Stored entries
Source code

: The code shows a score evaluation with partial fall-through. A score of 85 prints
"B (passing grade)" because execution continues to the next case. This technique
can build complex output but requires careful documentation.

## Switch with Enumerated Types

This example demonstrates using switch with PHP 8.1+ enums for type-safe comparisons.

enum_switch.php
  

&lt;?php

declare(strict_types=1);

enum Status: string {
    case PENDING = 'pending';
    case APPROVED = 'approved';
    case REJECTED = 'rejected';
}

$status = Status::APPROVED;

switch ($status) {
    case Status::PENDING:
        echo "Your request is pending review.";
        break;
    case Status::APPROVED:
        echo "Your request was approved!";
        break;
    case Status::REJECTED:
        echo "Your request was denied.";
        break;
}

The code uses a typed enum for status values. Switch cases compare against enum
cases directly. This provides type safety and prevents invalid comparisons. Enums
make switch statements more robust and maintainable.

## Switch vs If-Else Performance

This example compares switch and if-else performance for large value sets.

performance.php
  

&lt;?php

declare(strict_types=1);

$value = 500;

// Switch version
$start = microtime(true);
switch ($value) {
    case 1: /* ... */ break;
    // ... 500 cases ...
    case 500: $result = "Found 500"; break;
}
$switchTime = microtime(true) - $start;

EXERCISE OBJECTIVE: Your output must contain exactly the lines from the one containing "case 1: /* ... */ break;" to the final line of the data above, and no other text.

SOLVED PROBLEM:
    case 1: /* ... */ break;
    // ... 500 cases ...
    case 500: $result = "Found 500"; break;
}
$switchTime = microtime(true) - $start;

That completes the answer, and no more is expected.